--- Begin Given data ---
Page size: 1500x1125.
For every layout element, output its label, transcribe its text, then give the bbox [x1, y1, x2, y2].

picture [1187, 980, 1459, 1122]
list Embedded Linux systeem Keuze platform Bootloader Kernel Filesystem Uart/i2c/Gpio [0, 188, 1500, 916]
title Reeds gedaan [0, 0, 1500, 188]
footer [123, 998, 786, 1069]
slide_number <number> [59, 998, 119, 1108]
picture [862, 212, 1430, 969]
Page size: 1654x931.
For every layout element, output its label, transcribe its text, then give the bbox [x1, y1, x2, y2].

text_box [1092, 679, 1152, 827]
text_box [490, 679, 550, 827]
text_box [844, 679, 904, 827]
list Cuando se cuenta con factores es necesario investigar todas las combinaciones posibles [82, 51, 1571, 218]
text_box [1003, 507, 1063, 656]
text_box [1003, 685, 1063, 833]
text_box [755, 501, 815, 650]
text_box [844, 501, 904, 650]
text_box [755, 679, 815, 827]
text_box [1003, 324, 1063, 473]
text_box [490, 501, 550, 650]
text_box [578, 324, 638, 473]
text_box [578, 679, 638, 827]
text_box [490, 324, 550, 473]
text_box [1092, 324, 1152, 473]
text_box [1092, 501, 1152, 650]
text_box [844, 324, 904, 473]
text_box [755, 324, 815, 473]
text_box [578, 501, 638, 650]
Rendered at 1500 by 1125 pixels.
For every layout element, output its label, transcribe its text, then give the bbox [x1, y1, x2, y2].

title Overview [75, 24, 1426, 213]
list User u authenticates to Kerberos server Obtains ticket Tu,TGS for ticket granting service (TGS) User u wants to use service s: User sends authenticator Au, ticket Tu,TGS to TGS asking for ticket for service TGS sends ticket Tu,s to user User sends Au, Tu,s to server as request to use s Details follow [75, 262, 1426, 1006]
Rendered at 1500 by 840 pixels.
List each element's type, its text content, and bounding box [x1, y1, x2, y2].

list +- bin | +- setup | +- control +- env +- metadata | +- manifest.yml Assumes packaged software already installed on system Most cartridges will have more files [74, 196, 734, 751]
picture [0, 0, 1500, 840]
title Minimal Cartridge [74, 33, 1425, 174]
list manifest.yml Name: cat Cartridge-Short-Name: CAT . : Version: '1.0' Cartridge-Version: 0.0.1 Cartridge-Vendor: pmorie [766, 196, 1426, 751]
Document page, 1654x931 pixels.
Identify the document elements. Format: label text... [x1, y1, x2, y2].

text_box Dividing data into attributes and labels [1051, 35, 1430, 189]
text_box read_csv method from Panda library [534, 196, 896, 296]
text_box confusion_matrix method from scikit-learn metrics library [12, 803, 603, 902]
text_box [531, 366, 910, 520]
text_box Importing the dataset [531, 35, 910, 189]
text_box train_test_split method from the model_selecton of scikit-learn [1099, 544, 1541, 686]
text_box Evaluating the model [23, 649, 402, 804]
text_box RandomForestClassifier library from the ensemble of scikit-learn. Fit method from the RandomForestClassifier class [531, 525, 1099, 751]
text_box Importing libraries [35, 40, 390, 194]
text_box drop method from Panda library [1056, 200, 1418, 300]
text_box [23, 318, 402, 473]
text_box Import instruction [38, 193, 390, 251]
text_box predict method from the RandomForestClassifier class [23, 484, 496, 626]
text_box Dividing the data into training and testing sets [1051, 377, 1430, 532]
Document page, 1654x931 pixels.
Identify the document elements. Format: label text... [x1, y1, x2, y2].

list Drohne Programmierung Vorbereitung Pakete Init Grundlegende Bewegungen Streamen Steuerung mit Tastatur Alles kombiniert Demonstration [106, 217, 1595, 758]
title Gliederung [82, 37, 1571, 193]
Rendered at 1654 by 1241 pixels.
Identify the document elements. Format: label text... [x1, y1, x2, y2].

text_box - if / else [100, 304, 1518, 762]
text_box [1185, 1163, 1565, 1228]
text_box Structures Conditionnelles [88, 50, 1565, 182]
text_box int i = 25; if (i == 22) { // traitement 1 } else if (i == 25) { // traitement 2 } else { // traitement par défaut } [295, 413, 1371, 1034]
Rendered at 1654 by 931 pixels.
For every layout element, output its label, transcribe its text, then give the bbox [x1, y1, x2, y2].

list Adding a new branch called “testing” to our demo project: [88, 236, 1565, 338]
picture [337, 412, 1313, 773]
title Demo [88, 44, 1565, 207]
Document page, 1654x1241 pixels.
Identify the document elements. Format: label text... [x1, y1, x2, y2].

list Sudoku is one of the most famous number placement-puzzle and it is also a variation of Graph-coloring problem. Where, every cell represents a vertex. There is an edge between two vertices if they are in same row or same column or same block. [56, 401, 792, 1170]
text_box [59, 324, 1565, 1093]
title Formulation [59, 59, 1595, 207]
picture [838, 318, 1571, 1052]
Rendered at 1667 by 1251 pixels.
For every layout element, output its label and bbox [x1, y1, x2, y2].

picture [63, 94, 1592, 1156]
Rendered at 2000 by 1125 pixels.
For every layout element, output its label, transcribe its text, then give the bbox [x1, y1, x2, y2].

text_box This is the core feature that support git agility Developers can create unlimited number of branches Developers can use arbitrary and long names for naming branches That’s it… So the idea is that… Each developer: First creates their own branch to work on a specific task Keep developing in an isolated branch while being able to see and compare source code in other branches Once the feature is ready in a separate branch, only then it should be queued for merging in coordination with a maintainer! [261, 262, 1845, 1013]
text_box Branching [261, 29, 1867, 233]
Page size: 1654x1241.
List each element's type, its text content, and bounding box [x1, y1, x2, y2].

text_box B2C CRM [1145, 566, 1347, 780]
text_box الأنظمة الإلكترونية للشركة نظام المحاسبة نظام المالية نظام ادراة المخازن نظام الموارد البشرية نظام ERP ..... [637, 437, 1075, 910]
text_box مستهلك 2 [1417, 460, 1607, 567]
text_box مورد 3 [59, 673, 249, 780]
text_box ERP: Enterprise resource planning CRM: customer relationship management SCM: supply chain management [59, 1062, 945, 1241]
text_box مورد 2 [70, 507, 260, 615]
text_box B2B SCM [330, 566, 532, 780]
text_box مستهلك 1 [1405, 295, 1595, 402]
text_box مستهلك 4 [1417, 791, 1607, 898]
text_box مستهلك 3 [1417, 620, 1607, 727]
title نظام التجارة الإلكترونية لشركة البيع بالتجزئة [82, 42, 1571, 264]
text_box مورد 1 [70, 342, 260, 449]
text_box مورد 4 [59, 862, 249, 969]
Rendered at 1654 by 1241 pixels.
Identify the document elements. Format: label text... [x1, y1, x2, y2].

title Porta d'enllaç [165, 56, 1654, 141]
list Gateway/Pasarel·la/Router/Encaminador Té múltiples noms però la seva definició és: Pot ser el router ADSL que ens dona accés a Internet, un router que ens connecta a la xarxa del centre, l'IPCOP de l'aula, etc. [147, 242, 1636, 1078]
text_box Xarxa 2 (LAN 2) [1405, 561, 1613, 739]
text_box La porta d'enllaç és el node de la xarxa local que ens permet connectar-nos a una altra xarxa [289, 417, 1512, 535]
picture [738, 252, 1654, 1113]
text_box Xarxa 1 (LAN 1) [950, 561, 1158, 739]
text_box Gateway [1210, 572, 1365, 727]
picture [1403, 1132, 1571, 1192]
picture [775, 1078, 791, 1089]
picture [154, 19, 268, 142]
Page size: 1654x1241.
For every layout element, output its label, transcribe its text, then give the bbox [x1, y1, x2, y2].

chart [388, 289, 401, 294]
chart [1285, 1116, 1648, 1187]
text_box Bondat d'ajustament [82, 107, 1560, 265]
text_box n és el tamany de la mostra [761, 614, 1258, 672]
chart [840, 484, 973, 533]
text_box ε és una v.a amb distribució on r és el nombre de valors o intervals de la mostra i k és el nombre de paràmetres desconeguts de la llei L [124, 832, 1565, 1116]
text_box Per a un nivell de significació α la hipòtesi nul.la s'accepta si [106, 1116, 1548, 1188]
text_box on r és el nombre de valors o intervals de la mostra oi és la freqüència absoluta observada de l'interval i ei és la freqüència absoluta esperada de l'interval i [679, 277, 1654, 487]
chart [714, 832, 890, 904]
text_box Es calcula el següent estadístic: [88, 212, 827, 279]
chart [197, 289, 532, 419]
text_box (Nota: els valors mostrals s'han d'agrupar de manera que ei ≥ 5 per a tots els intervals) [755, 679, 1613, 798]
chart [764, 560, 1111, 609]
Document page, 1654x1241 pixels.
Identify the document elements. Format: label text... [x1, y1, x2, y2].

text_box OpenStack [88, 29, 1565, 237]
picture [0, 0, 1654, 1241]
--- End Given data ---
● **Exercise prompt**: Can you return, unchanged, every line from the start of the records through the line with "picture [862, 212, 1430, 969]", including both ends?

● **Worked solution**:
Page size: 1500x1125.
For every layout element, output its label, transcribe its text, then give the bbox [x1, y1, x2, y2].

picture [1187, 980, 1459, 1122]
list Embedded Linux systeem Keuze platform Bootloader Kernel Filesystem Uart/i2c/Gpio [0, 188, 1500, 916]
title Reeds gedaan [0, 0, 1500, 188]
footer [123, 998, 786, 1069]
slide_number <number> [59, 998, 119, 1108]
picture [862, 212, 1430, 969]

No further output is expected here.